Text:
>>

August 20, 2002; Kurt Wulff Quoted on High Greed Partnerships by Sheila McNulty in Financial Times     

Concern over energy traders dumping assets

Companies have been making quick sales to affiliates, but are the prices they pay fair value? asks Sheila McNulty

Energy industry consultants are beginning to question whether distressed traders are using affiliates as ‘dumping grounds” for assets — and problems.

As the crisis of confidence in energy traders has grown, companies have turned to affiliates for help.

El Paso announced last week that El Paso Energy Partners — the company’s master limited partnership, or MLP — would raise funds to buy $782m in assets from the US energy trader.

El Paso Energy Partners then registered 20m shares for an initial public offering to raise up to $684.6m to buy El Paso’s San Juan assets.

<<

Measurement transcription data
>>

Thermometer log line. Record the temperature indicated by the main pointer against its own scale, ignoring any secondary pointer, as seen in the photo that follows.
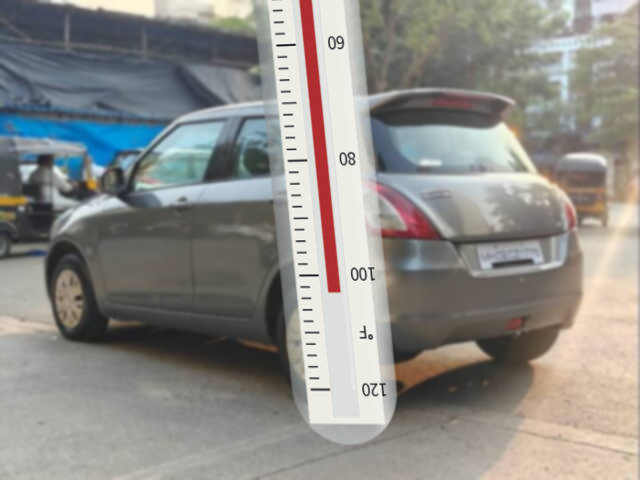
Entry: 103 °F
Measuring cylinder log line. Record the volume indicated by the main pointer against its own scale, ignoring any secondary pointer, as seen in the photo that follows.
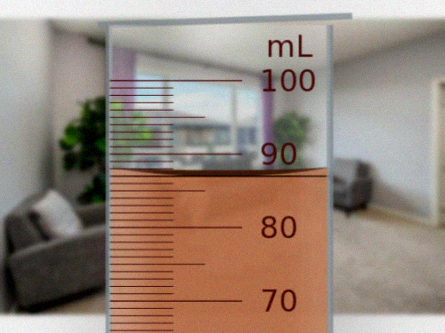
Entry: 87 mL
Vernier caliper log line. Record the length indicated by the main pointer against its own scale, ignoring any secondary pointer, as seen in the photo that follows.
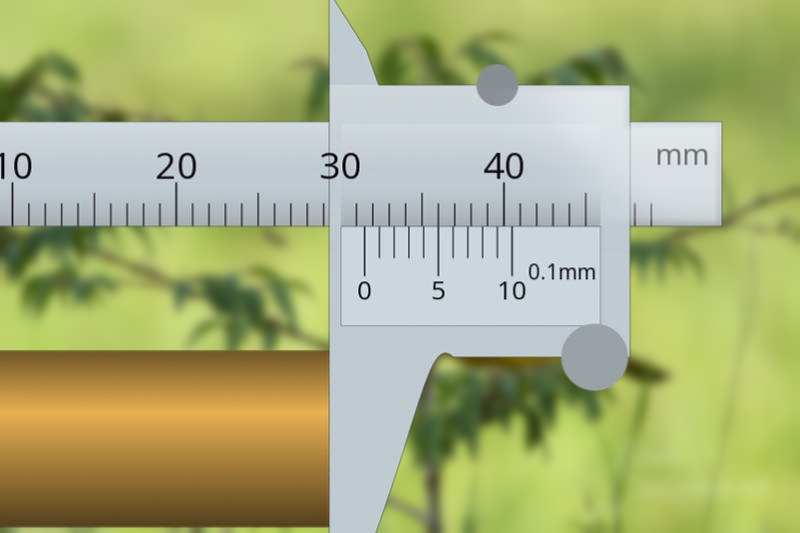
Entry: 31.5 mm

<<
>>

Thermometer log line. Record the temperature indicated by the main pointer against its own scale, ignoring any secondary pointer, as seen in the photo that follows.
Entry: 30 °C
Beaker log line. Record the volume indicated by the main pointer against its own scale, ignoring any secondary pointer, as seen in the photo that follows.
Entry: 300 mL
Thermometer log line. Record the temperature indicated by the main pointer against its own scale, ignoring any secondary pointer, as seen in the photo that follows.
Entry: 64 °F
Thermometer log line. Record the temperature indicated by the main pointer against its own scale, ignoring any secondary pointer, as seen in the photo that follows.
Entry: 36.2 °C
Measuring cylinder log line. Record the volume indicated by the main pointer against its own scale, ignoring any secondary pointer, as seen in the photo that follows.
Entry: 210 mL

<<

Exercises to complete:
A: Write down every amount in the energy traders article that uses "m" for millions.
B: From the listing, repeat the lines from the one containing "Beaker log line." up to and including the one containing "Entry: 300 mL".
The article and the listing have nothing to do with each other.

Results for each task:
A:
$782m
20m
$684.6m

B:
Beaker log line. Record the volume indicated by the main pointer against its own scale, ignoring any secondary pointer, as seen in the photo that follows.
Entry: 300 mL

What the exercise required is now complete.